::: EXCERPTED PASSAGE

Add spec text for RegExp Modifiers #3221

rbuckton · 2023-11-15T21:52:40Z

This adds the specification text for the Stage 3 RegExp Modifiers proposal.

Test262 tests can be found at tc39/test262#3960.

jmdyck · 2023-11-16T02:05:13Z

spec.html

+        <emu-grammar>Atom :: `(?` RegularExpressionFlags `:` Disjunction `)`</emu-grammar>
+        <ul>
+          <li>
+            It is a Syntax Error if the source text matched by |RegularExpressionFlags| contains any code point other than `i`, `m`, or `s`, or if it contains the same code point more than once.


Suggested change

It is a Syntax Error if the source text matched by |RegularExpressionFlags| contains any code point other than `i`, `m`, or `s`, or if it contains the same code point more than once.

It is a Syntax Error if the source text matched by |RegularExpressionFlags| contains any code point other than `i`, `m`, or `s`, or contains the same code point more than once.

(for consistency with the others)

michaelficarra · 2023-12-15T21:25:56Z

spec.html

+            1. If _add_ contains *"i"*, set _ignoreCase_ to *true*.
+            1. If _add_ contains *"m"*, set _multiline_ to *true*.
+            1. If _add_ contains *"s"*, set _dotAll_ to *true*.
+            1. If _remove_ contains *"i"*, set _ignoreCase_ to *false*.
+            1. If _remove_ contains *"m"*, set _multiline_ to *false*.
+            1. If _remove_ contains *"s"*, set _dotAll_ to *false*.


Suggested change

1. If _add_ contains *"i"*, set _ignoreCase_ to *true*.

1. If _add_ contains *"m"*, set _multiline_ to *true*.

1. If _add_ contains *"s"*, set _dotAll_ to *true*.

1. If _remove_ contains *"i"*, set _ignoreCase_ to *false*.

1. If _remove_ contains *"m"*, set _multiline_ to *false*.

1. If _remove_ contains *"s"*, set _dotAll_ to *false*.

1. If _add_ contains *"i"*, set _ignoreCase_ to *true*.

1. Else if _remove_ contains *"i"*, set _ignoreCase_ to *false*.

1. If _add_ contains *"m"*, set _multiline_ to *true*.

1. Else if _remove_ contains *"m"*, set _multiline_ to *false*.

1. If _add_ contains *"s"*, set _dotAll_ to *true*.

1. Else if _remove_ contains *"s"*, set _dotAll_ to *false*.

Use else-if to further emphasise that add/remove are disjoint.

IMO, this doesn't indicate disjointedness any more than the independent Ifs do. Also, this suggestion prioritizes modifiers in add, while the existing text prioritizes modifiers in remove. Existing implementations in other languages that don't error on (?i-i:), such as C#/.NET, prioritize removal (i.e., set and then unset). While the consensus was to be more restrictive and issue an error, I'd still prefer we still maintain remove priority in the specification text for the sake of consistency.

If you would still prefer the "Else if", I would prefer to rewrite it as follows:

Suggested change

1. If _add_ contains *"i"*, set _ignoreCase_ to *true*.

::::::

**REQUIRED ACTIONS**:
1. In the RegExp Modifiers discussion, which existing implementation is cited as prioritizing removal when it does not raise an error on (?i-i:)?
2. Carry on the RegExp Modifiers discussion from the point at which it stops.

::: RECORDS

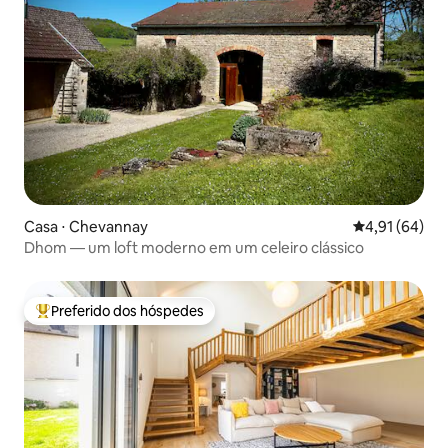
Casa ⋅ Chevannay
4,91 de uma a
4,91 (64)
Dhom — um loft moderno em um celeiro clássico
Preferido dos hóspedes
Entre os melhores preferidos dos hóspedes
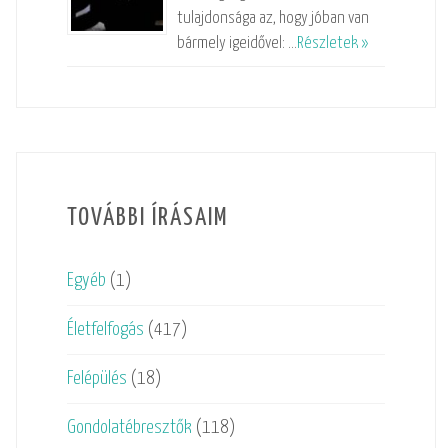
tulajdonsága az, hogy jóban van
bármely igeidővel: …
Részletek »
TOVÁBBI ÍRÁSAIM
Egyéb
(1)
Életfelfogás
(417)
Felépülés
(18)
Gondolatébresztők
(118)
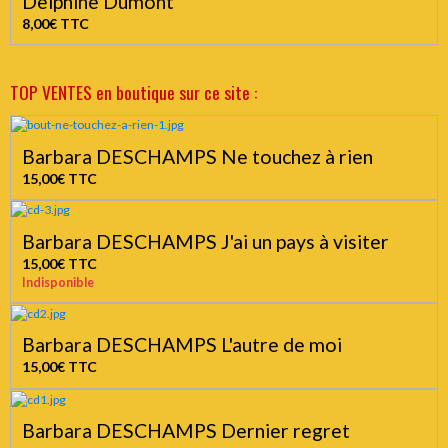
Delphine Dumont
8,00€
TTC
TOP VENTES en boutique sur ce site :
Barbara DESCHAMPS Ne touchez à rien
15,00€
TTC
Barbara DESCHAMPS J'ai un pays à visiter
15,00€
TTC
Indisponible
Barbara DESCHAMPS L'autre de moi
15,00€
TTC
Barbara DESCHAMPS Dernier regret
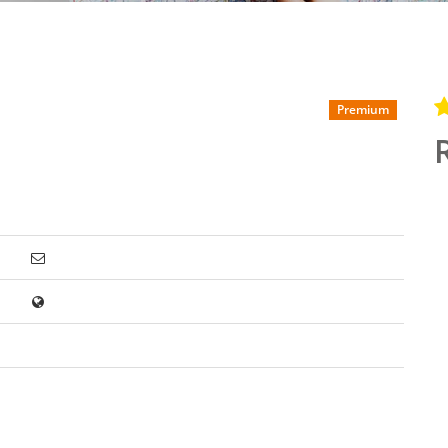
Premium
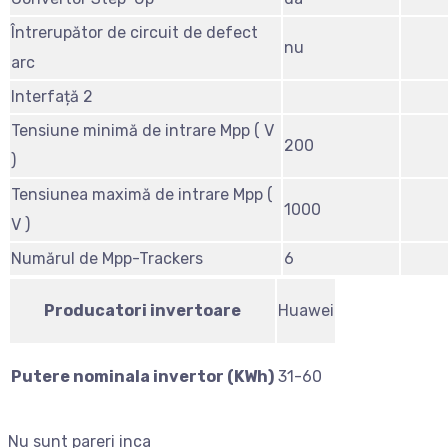
Întrerupător de circuit de defect
nu
arc
Interfață 2
Tensiune minimă de intrare Mpp ( V
200
)
Tensiunea maximă de intrare Mpp (
1000
V )
Numărul de Mpp-Trackers
6
Producatori invertoare
Huawei
Putere nominala invertor (KWh)
31-60
Nu sunt pareri inca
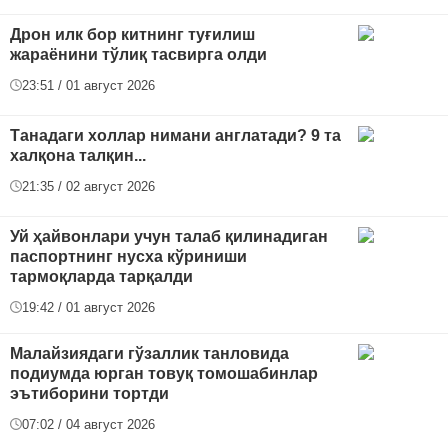
Дрон илк бор китнинг туғилиш
жараёнини тўлиқ тасвирга олди
23:51 / 01 август 2026
Танадаги холлар нимани англатади? 9 та
халқона талқин...
21:35 / 02 август 2026
Уй ҳайвонлари учун талаб қилинадиган
паспортнинг нусха кўриниши
тармоқларда тарқалди
19:42 / 01 август 2026
Малайзиядаги гўзаллик танловида
подиумда юрган товуқ томошабинлар
эътиборини тортди
07:02 / 04 август 2026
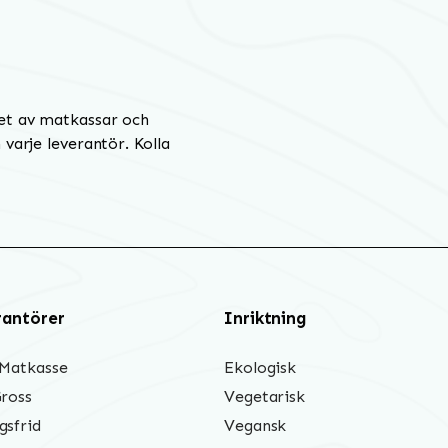
et av matkassar och
varje leverantör. Kolla
rantörer
Inriktning
 Matkasse
Ekologisk
Gross
Vegetarisk
gsfrid
Vegansk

::::::

**ANSWERS BY TASK**:
1. C#/.NET.

2.
1. If _add_ contains *"m"*, set _multiline_ to *true*.

1. If _add_ contains *"s"*, set _dotAll_ to *true*.

1. If _remove_ contains *"i"*, set _ignoreCase_ to *false*.

1. If _remove_ contains *"m"*, set _multiline_ to *false*.

1. If _remove_ contains *"s"*, set _dotAll_ to *false*.

1. If _remove_ contains *"i"*, set _ignoreCase_ to *false*.

1. Else if _add_ contains *"i"*, set _ignoreCase_ to *true*.

1. If _remove_ contains *"m"*, set _multiline_ to *false*.

1. Else if _add_ contains *"m"*, set _multiline_ to *true*.

1. If _remove_ contains *"s"*, set _dotAll_ to *false*.

1. Else if _add_ contains *"s"*, set _dotAll_ to *true*.

Such that remove continues to take precedence.

That's fine too.

michaelficarra · 2023-12-15T21:27:31Z

spec.html

+          <dl class="header">
+          </dl>
+          <emu-alg>
+            1. Let _ignoreCase_ be _rer_.[[IgnoreCase]].


Suggested change

1. Let _ignoreCase_ be _rer_.[[IgnoreCase]].

1. Assert: _add_ and _remove_ have no elements in common.

1. Let _ignoreCase_ be _rer_.[[IgnoreCase]].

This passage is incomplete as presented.